# Deep Reinforcement Learning

[David Silver](http://www0.cs.ucl.ac.uk/staff/d.silver/web/Home.html) - Google DeepMind

06/19/2016

## Weight sharing

__Over time__
- Recurrent Neural Networks
  - Apply weights from *t<sub>0</sub>* to *t<sub>1</sub>*, ad nauseum

__Over space__
- Convolutional Neural Network
  - Shares weights between local regions

## Reinforcement learning

*The science of optimal decision making*

- Covers many fields:
  - Optimization
  - Game theory
  - Dynamic programming
  
__Agent (brain) and Environment (world)__
- At each step the agent:
  - executes some action
  - receives an observation
  - receives a scalar reward
- The experience is a sequence of observations, actions, rewards.
- The state is a summary of experiences

__Major components__
1. Policy
  - The agent's behaviour
  - A map from state to action
2. Value function
  - A prediction of a future reward
    - *"How much reward will I get from action A in state S"*
    - Q-value function is total expected reward
      - From state *a* and action *s*
      - Under policy π
      - With discount factor GAMMA
    - Value functions decompose into Bellman equations
    - An optimal function is the maximum achievable value
      - Q\*(s,a) = max(Q<sup>π</sup>(s,a) = Q<sup>π\*</sup>(s,a)
    - Once we have Q* we can act optimally:
      - π<sup>\*</sup>(s) = argmax Q<sup>\*</sup>(s,a)
3. Model
    - The agent's proxy for the environment
    - Learnt from experience
    - Planner interacts with the model using lookahead search
    
__Three approaches__
1. Value-based
  - Estimate the optimal value function
2. Policy-based
  - Don't search for optimal value, but the optimal policy
3. Model-based
  - Build a model and plan to use lookahead search to optimize reward

### Deep reinforcement learning

Use deep neural networks to represent
1. Value function
2. Policy
3. Model

Optimize loss function by SGD

## Value-based Deep RL

__Deep reinforcement learning in Atari__

- End-to-end leaning of values *Q(s, a)* from pixels *s*
- Input state *s* is a stack of raw pixels from last four frames

[Deep reinforcement (DQN) examples](http://www.nature.com/nature/journal/v518/n7540/full/nature14236.html)
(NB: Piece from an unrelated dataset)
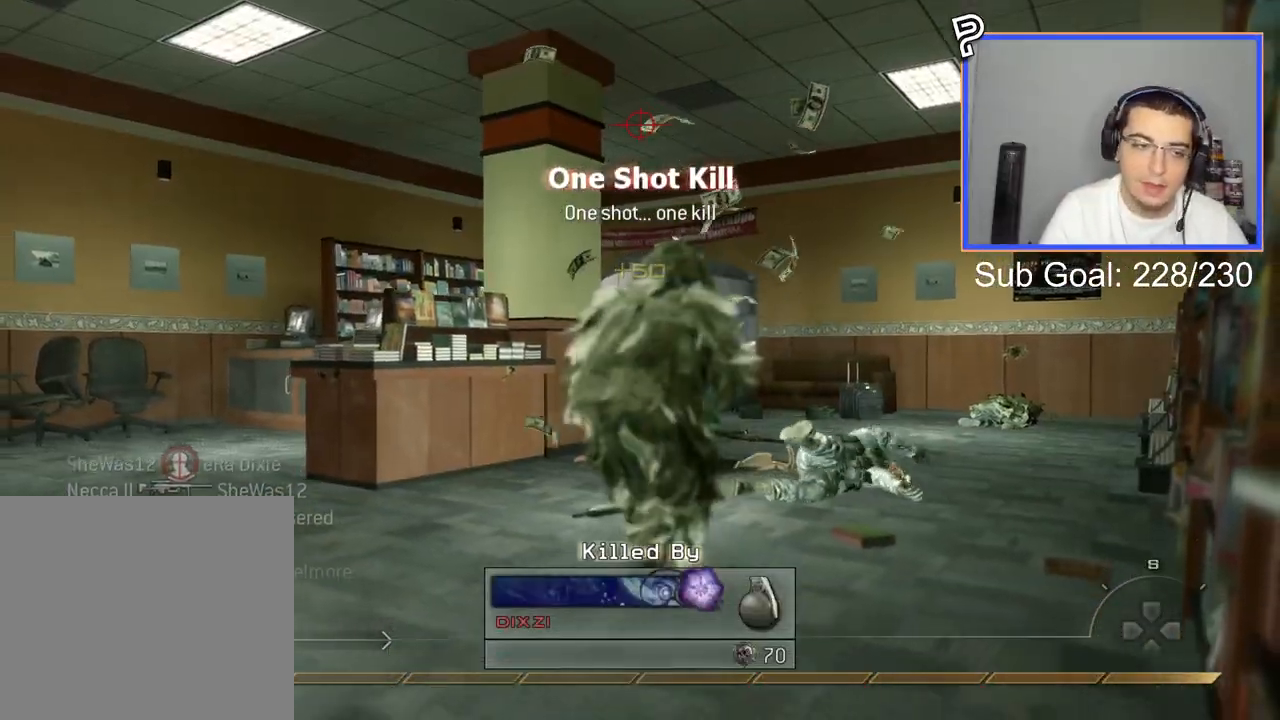
{"buttons": ["SQUARE"], "left_stick": "up-right", "right_stick": "center", "events": [[50, "SQUARE", "down"], [50, "left_stick", "center"], [167, "SQUARE", "up"], [250, "SQUARE", "down"], [284, "left_stick", "up-right"], [367, "SQUARE", "up"], [484, "SQUARE", "down"]]}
__Improvements since Nature DQN__

1. Double DQN&mdash;remove upward bias caused by *max Q(s,a,w)*
    - Current Q-network __w__ is used to select actions
    - Older Q-network __w__ is used to evaluate actions
  
2. Prioritized replay&mdash;weight experience according to surprise
    - Store experience in priority queue according to DQN error
  
3. Dueling network&mdash;split Q-network into two channels
    - Action-independent value function *V(s,v)*
    - Action-dependent advantage function *A(s,a,w)*
    
__Gorilla (General Reinforcement Learning Architecture)__
- Distributed DL reinforcement learning
  - Exploits multithreading of standard CPU
  - *Parallelism actually decorrelates the data(!!!)*

## Policy-based Deep RL

- Represent policy by deep network with weights __u__
  - *a=π(a|s, __u__)* or *a=π(s,__u__)*
  
- Define objective function as total discounted reward


__Actor-Critic algorithm__

Estimate value functions $$Q(s,a,w) \approx Q^{\pi}(s,a)$$
  - Update policy parameters u by stochastic gradient ascent
  
  
__Asynchronous Advantage Actor-Critic__

1. Estimate state-value function V(s,v)
  - Q-value estimated by an *n*-step sample
  
2. Actor is updated towards target
3. Critic is updated to minimize MSE w.r.t. target


__A3C in [Labyrinth](https://deepmind.com/blog)__
- Conv. net
- Needs to recollect state (i.e., "what's behind me?")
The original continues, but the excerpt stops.